Une structure et des fonctionnements adaptés

Pour que les employés du restaurant puissent exercer leur métier dans des conditions optimales, il a fallu réfléchir à chaque détail. «Nos locaux sont relativement exigus, mais cela est un avantage car il est préférable pour nos salariés de ne pas gérer une vaste salle. Nous avons toutefois dû y opérer quelques modifications. Par exemple, nous avons ajouté une fenêtre au mur séparant la salle de la cuisine afin que nos équipes puissent voir ce qu’il se passe dans l’une ou l’autre pièce. Cela les rassure et leur permet également d’assouvir leur grande curiosité. L’essentiel pour nous était de penser chaque espace pour que nos salariés extraordinaires puissent travailler à tous les postes!», précise Sandrine Messmer.

Dans un espace à l’écart des lieux d’activité se trouve une «chill room». Celle-ci offre la possibilité aux employés de profiter d’un moment de calme et de solitude. «Les personnes atteintes de trisomie 21 ont bien souvent énormément de mal à gérer leurs émotions. Il est très compliqué pour elles de garder leur calme si elles sont contrariées ou de s’obliger à faire quelque chose. Cette pièce leur permet alors de trouver un peu de repos et d’évacuer leur colère, leur stress ou tout autre sentiment qu’elles ne sauraient contrôler», détaille la membre du conseil d’administration.

L’essentiel était de penser chaque espace pour que nos employés puissent travailler à tous les postes!

Pour commander un repas, la méthode est également adaptée. En même temps que le menu, le serveur donne une fiche sur laquelle figure un tableau: sur la ligne du haut apparaissent plusieurs personnages et sur la colonne de gauche les numéros de chaque plat. Le client choisit un personnage et coche les cases correspondant à ce qu’il souhaite manger, et ainsi de suite pour chaque personne présente à la table. Le serveur reprend la fiche et la transmet à la cuisine. Ainsi, la communication, parfois compliquée pour certains, est facilitée et aucune erreur – ou presque – n’est possible.

Un menu responsable

Le choix des plats servis dans le restaurant n’a pas été fait au hasard non plus. Le chef a tout d’abord décidé de proposer des assiettes inspirées des tapas: les portions sont réduites afin, d’une part, de minimiser le gaspillage et, d’autre part, de permettre aux clients de découvrir davantage de saveurs.

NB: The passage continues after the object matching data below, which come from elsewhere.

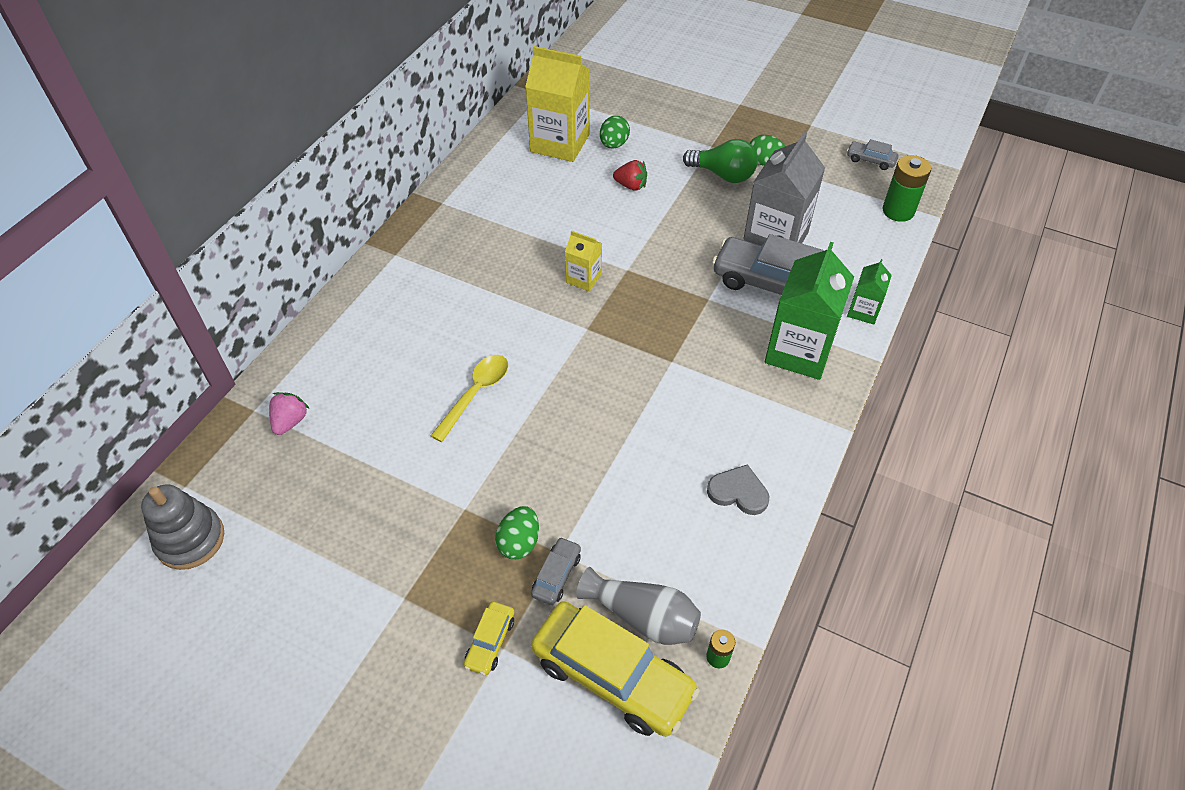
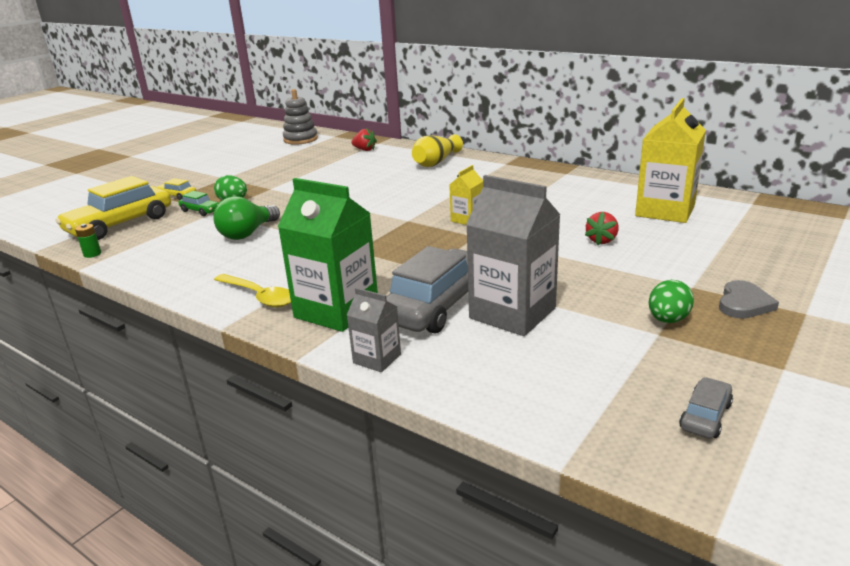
camera: 100 degrees right, 25 degrees down
(290, 421) = (364, 150): pink strawberry -> red strawberry
(374, 324) = (436, 162): none -> yellow vase
(475, 394) = (359, 188): yellow spoon -> yellow spoon (259, 296)
(556, 575) = (200, 211): grey car -> green car
(614, 144) = (672, 234): green egg -> none
(643, 616) = (146, 233): grey vase -> none
(723, 175) = (633, 290): green light bulb -> green light bulb (247, 233)
(738, 492) = (206, 269): grey heart -> grey heart (744, 303)
(863, 311) = (377, 359): green carton -> grey carton
(898, 211) = (573, 423): green battery -> none

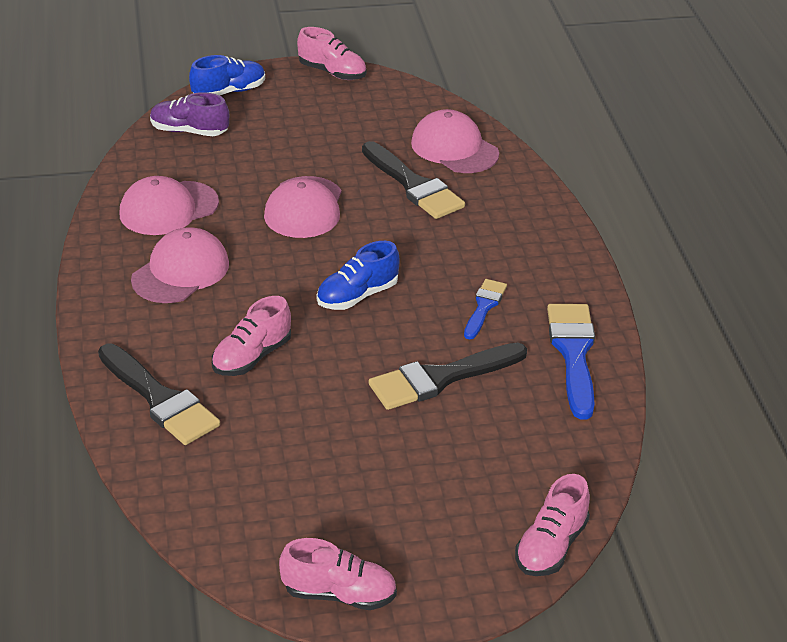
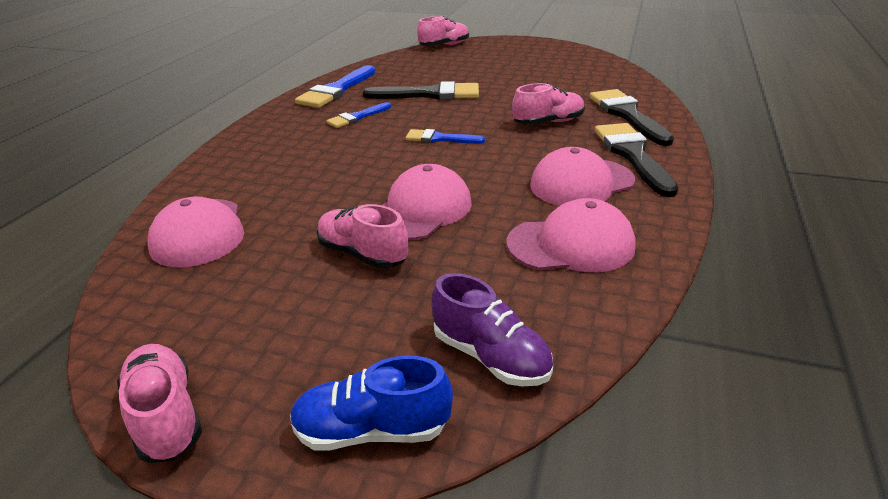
camera: 150 degrees left, 5 degrees down
(339, 594) = (556, 48): pink shoe -> pink shoe (362, 254)
(357, 296) = (439, 139): blue shoe -> blue brush
(414, 185) = (292, 205): black brush -> black brush (632, 155)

De plus, une attention toute particulière a été accordée aux produits. «Nous avons laissé le chef élaborer la carte lui-même. En revanche, nous avions certaines exigences qui nous paraissaient essentielles: les aliments devaient être régionaux, de saison et issus de circuits courts! Le menu changera donc régulièrement. Si au départ nous n’étions ouverts que le temps de midi, depuis le 1er février nos portes sont ouvertes durant l’après-midi pour déguster des gourmandises faites maison ou boire un café tout simplement», conclut Sandrine Messmer.